Concepedia

Publication | Open Access

Bionic ankle–foot prosthesis normalizes walking gait for persons with leg amputation

475

Citations

36

References

2011

Year

TLDR

Leg prostheses have improved in design but still cannot adapt to varying walking speeds like a biological limb, causing amputees to expend more energy, walk slower, and exhibit abnormal biomechanics. The authors developed a bionic prosthesis that emulates a biological ankle by delivering net positive work across a range of walking velocities during level‑ground walking. Compared with a passive‑elastic prosthesis, the bionic device lowered metabolic cost by 8 %, increased trailing‑leg work by 57 %, reduced leading‑leg work by 10 %, and raised preferred walking speed by 23 %, yielding metabolic, velocity, and biomechanical outcomes indistinguishable from non‑amputees.

Abstract

Over time, leg prostheses have improved in design, but have been incapable of actively adapting to different walking velocities in a manner comparable to a biological limb.
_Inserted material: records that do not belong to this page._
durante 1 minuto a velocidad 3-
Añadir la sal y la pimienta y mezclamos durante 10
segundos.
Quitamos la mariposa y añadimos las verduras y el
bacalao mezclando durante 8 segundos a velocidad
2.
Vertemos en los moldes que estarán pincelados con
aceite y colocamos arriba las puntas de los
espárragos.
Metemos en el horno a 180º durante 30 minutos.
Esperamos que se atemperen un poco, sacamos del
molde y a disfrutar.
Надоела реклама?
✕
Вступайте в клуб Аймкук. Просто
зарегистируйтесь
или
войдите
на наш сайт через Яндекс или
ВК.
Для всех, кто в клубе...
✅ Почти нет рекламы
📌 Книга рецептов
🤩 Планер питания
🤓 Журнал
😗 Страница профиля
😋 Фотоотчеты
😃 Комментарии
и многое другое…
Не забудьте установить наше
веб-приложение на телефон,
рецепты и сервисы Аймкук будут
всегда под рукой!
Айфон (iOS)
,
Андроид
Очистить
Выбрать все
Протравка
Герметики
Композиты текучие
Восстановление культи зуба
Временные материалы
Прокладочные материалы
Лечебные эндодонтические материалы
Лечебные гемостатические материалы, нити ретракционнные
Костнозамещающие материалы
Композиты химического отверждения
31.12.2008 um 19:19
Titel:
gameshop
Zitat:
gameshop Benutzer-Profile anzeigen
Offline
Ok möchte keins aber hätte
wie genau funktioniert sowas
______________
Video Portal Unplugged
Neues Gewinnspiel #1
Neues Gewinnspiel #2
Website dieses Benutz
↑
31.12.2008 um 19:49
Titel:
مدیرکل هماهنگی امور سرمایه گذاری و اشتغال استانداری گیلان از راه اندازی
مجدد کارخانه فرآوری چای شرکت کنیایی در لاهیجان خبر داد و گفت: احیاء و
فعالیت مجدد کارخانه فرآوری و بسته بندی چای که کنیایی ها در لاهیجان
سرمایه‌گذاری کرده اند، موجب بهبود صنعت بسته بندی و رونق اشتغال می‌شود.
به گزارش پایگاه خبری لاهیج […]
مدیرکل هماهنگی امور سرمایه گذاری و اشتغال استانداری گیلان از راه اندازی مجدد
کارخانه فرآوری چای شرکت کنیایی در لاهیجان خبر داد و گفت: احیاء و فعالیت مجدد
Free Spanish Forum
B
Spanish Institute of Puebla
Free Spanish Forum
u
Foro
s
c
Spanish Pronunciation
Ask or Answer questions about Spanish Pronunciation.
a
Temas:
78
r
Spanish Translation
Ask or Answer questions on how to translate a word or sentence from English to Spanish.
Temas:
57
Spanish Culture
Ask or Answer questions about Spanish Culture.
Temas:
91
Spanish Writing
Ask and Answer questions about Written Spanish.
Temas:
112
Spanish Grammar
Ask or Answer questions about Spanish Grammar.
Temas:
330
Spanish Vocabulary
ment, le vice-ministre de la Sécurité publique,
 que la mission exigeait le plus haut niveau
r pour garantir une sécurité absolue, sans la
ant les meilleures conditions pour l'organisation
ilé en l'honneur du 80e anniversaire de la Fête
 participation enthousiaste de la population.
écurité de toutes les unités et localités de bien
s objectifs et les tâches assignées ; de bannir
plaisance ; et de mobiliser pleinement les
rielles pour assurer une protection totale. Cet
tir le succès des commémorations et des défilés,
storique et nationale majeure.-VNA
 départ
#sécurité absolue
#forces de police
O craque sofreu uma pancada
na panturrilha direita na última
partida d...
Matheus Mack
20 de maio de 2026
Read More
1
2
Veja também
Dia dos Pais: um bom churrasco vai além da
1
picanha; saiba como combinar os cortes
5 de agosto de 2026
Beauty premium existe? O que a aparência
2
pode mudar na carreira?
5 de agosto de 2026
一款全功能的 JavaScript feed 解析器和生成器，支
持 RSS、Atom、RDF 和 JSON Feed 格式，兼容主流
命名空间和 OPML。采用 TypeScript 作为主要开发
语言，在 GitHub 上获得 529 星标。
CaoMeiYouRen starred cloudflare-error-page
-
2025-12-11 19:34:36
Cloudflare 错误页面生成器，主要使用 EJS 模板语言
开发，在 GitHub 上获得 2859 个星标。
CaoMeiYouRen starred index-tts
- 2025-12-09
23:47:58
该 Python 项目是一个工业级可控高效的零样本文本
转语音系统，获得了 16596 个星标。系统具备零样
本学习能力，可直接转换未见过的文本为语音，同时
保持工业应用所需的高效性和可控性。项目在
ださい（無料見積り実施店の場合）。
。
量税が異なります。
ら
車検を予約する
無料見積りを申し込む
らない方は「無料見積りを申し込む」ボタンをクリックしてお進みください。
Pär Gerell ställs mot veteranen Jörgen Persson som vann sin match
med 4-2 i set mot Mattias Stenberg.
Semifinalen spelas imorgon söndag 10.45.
People with a leg amputation using such commercially available passive-elastic prostheses require significantly more metabolic energy to walk at the same velocities, prefer to walk slower and have abnormal biomechanics compared with non-amputees. A bionic prosthesis has been developed that emulates the function of a biological ankle during level-ground walking, specifically providing the net positive work required for a range of walking velocities. We compared metabolic energy costs, preferred velocities and biomechanical patterns of seven people with a unilateral transtibial amputation using the bionic prosthesis and using their own passive-elastic prosthesis to those of seven non-amputees during level-ground walking. Compared with using a passive-elastic prosthesis, using the bionic prosthesis decreased metabolic cost by 8 per cent, increased trailing prosthetic leg mechanical work by 57 per cent and decreased the leading biological leg mechanical work by 10 per cent, on average, across walking velocities of 0.75–1.75 m s −1 and increased preferred walking velocity by 23 per cent. Using the bionic prosthesis resulted in metabolic energy costs, preferred walking velocities and biomechanical patterns that were not significantly different from people without an amputation.